拘束された手から力が抜けていく。それを見て取った彼が私の腕を自由にして髪を頬を撫でていく。首元へ肩へと滑り降りる手はすべてを知り尽くした巧みさで、丁寧に執拗に這い回り本能を呼び覚ます。
はやく、消去をしないと、誰かに見られたらたまったものじゃない。
……そう思いながらも。
ふたたび合わさる口唇から侵入してくる舌に理性を毟り取られて行く。
あんなことはきっかけに過ぎないんだって本当は知っている。そう、きっかけはなんだっていいのだ。

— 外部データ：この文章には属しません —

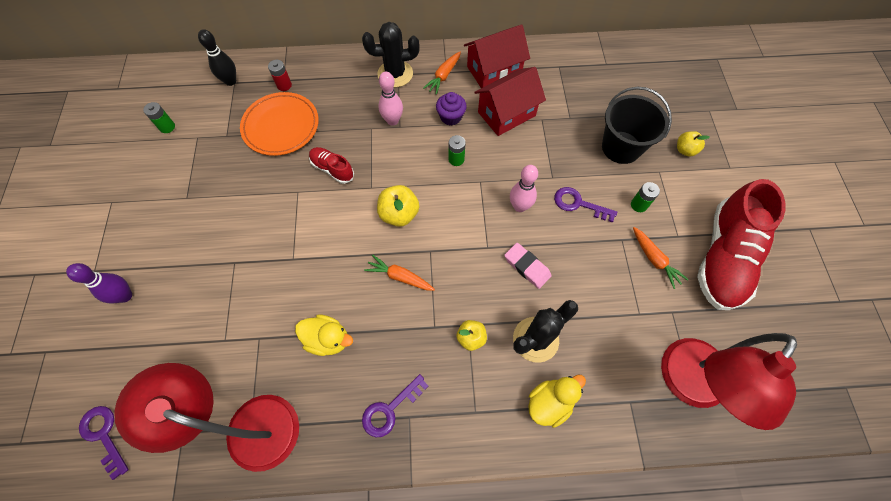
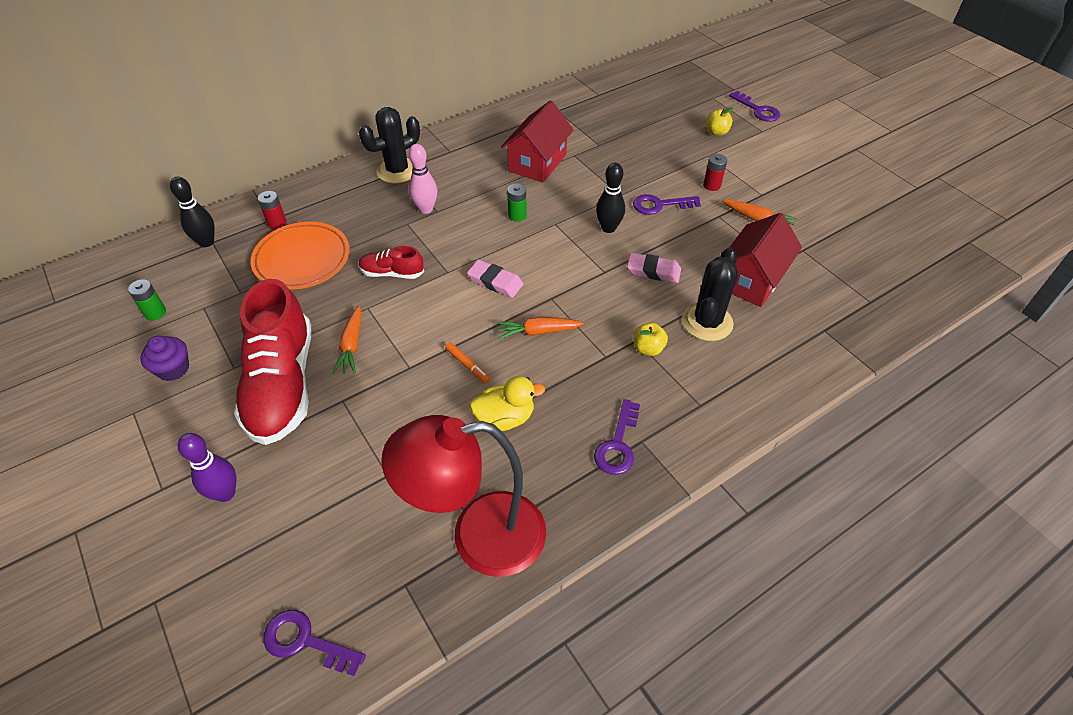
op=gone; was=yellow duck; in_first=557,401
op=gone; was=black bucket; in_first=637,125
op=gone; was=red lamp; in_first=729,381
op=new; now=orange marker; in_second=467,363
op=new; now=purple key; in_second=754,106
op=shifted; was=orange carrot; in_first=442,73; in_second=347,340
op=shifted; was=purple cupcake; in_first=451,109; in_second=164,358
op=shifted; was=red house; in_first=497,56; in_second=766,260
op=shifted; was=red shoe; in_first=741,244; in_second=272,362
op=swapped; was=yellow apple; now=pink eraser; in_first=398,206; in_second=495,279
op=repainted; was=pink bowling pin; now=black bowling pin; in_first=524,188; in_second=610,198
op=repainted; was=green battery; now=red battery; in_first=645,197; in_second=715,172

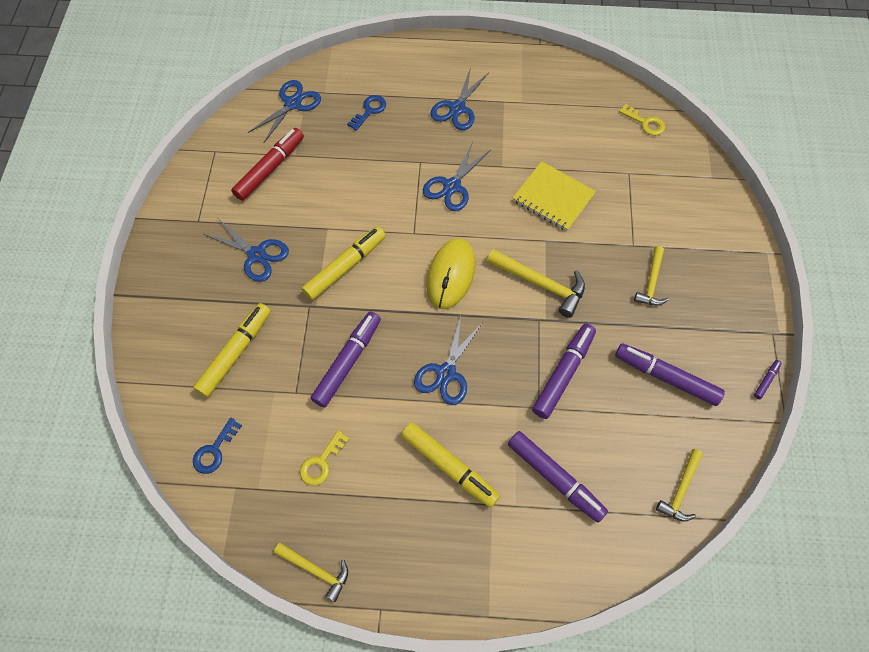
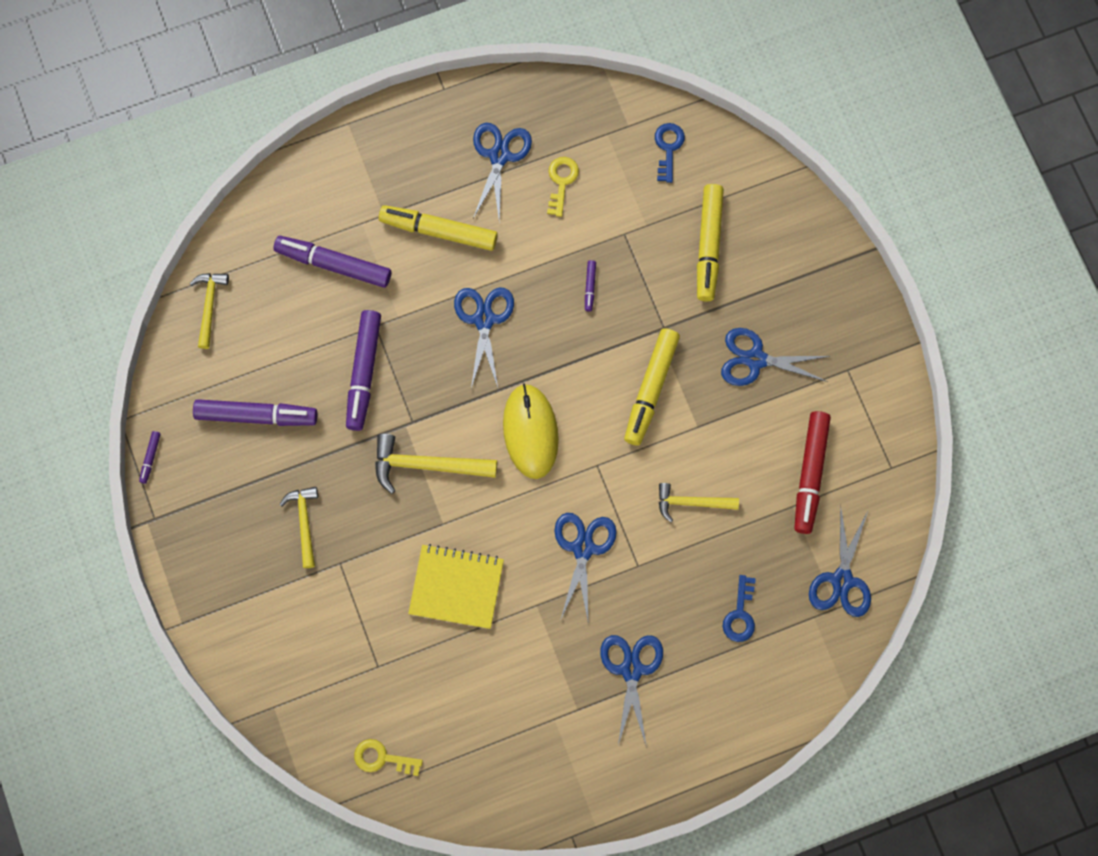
op=new; now=blue scissors; in_second=502,172
op=shifted; was=yellow hammer; in_first=311,572; in_second=699,502
op=scaled; was=purple marker; in_first=346,359; in_second=590,286; ratio=0.43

写真が嫌いだなんて。人に見せられないようなシーンを撮ることも全部、彼が仕掛けたただのプロセスだって私はよく知っている。

「なまえ、」

リップ音を立てて離れた口唇が私の名前を囁く。その低い声に肌が粟立つ。
スマホがどこに放り出されたのかなんてもうわからないし、はじめさんの手にかかればそんなことはどうでもいいという気さえしてくるのだから、私の方もかなりタチが悪い。
彼の首に腕を回し続きをねだる仕種をすれば、はじめさんはまた吐息で笑い、まんまと引っ掛かった獲物をさっきよりもすこしだけ優しい目で見下ろすのだ。